Cette information judiciaire, dont l'ouverture a été requise samedi, porte sur des chefs de "violences volontaires ayant entraîné la mort sans intention de la donner par personne dépositaire de l'autorité publique dans l'exercice ou à l'occasion de l'exercice de ses fonctions ou de sa mission" et "non-assistance à personne en péril", précise Raphaël Balland dans un communiqué, confirmant une information du Parisien-Aujourd'hui en France

Les investigations se poursuivent désormais sous la direction d'un magistrat instructeur du tribunal judiciaire de Béziers "dans le but de déterminer avec la plus grande précision possible les circonstances dans lesquelles l'homme de 33 ans a trouvé la mort", ajoute le procureur.

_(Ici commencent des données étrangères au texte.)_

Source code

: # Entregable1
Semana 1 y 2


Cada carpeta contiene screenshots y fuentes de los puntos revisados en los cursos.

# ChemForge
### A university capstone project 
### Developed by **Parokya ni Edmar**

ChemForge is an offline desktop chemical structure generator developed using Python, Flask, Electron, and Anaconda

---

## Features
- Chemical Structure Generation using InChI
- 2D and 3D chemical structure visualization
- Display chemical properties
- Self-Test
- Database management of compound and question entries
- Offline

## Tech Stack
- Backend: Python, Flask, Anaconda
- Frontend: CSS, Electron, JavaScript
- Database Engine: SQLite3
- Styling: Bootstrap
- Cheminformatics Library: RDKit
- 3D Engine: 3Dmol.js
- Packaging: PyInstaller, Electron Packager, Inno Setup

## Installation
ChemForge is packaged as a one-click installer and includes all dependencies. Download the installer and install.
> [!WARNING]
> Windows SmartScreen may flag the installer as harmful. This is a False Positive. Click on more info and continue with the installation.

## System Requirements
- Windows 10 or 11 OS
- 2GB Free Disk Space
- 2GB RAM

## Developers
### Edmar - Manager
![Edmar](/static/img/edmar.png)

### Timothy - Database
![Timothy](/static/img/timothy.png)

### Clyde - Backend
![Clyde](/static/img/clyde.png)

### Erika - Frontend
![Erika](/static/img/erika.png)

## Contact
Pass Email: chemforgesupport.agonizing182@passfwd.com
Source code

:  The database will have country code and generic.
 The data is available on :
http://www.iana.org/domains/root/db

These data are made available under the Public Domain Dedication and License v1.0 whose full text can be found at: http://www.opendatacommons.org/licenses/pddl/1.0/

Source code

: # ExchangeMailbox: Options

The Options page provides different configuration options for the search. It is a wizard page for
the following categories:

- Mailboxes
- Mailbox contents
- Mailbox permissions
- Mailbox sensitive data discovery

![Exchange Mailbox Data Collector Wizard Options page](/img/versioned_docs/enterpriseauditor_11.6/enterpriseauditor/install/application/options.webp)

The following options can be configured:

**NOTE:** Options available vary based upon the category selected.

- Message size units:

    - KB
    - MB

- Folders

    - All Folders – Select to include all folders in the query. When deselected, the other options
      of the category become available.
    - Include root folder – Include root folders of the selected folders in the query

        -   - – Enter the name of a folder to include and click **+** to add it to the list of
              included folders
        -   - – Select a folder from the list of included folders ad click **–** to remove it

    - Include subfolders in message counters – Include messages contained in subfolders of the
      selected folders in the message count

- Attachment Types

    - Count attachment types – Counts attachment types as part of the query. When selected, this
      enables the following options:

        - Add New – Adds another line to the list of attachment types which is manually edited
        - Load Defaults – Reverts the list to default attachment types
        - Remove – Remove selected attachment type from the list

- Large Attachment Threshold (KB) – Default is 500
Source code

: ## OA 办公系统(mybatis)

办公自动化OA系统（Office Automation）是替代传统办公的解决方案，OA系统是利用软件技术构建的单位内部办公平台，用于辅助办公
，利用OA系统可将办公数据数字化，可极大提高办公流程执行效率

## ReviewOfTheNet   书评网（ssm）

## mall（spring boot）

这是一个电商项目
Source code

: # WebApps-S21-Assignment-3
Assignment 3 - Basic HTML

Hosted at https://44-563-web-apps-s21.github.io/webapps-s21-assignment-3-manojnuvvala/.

Aucune mise en examen à ce stade de l'enquête

Le magistrat instructeur a saisi le service régional de police judiciaire (SRPJ) de Montpellier pour procéder à ces investigations, précise-t-il aussi.

À ce stade, aucune personne n'a été mise en examen ou placée sous statut de témoin assisté, poursuit le procureur, qui ajoute qu'une soeur du défunt s'est constituée partie civile par l'intermédiaire de son avocat Me Jean-Marc Darrigade. 

L'homme était domicilié chez elle depuis le confinement, selon l'avocat. "Elle s'occupait très régulièrement de lui car il était malade", souffrant de schizophrénie depuis l'âge de 15 ans, ajoute Me Jean-Marc Darrigade. Cette femme veut aujourd'hui "simplement connaître la vérité. Elle n'a rien contre personne, mais elle reste très choquée par le drame".

"Il va falloir que certains donnent des explications", a encore estimé l'avocat, notant que des témoins soutiennent des versions différentes de celle des policiers. Le trentenaire "a eu des antécédents avec la police municipale" et était "très agité quand il ne prenait pas son traitement", ajoute-t-il encore. 

L'homme est décédé peu après son interpellation

Me Luc Abratkiewicz, qui défend les policiers municipaux, souligne pour sa part à ce stade que ces derniers ont "de bons états de service". 

L'homme de 33 ans est mort mercredi soir à Béziers, peu de temps après son interpellation par la police municipale de la ville, le premier décès en France à la suite d'un contrôle des mesures de confinement. Condamné à huit reprises depuis 2005 pour des violences et des vols, cet homme au parcours caractérisé par une grande instabilité et présenté par certains comme un SDF, avait selon les trois policiers municipaux "refusé leur contrôle" et "résisté" à l'interpellation.

Selon leurs déclarations, il aurait été transporté vers le commissariat de la police nationale à Béziers à l'arrière d'un véhicule sur le ventre, menotté, avec un des policiers municipaux assis sur ses fesses "dans le but de le maintenir". À leur arrivée dans la cour du commissariat, "l'individu interpellé était inconscient" et n'a pu être ranimé.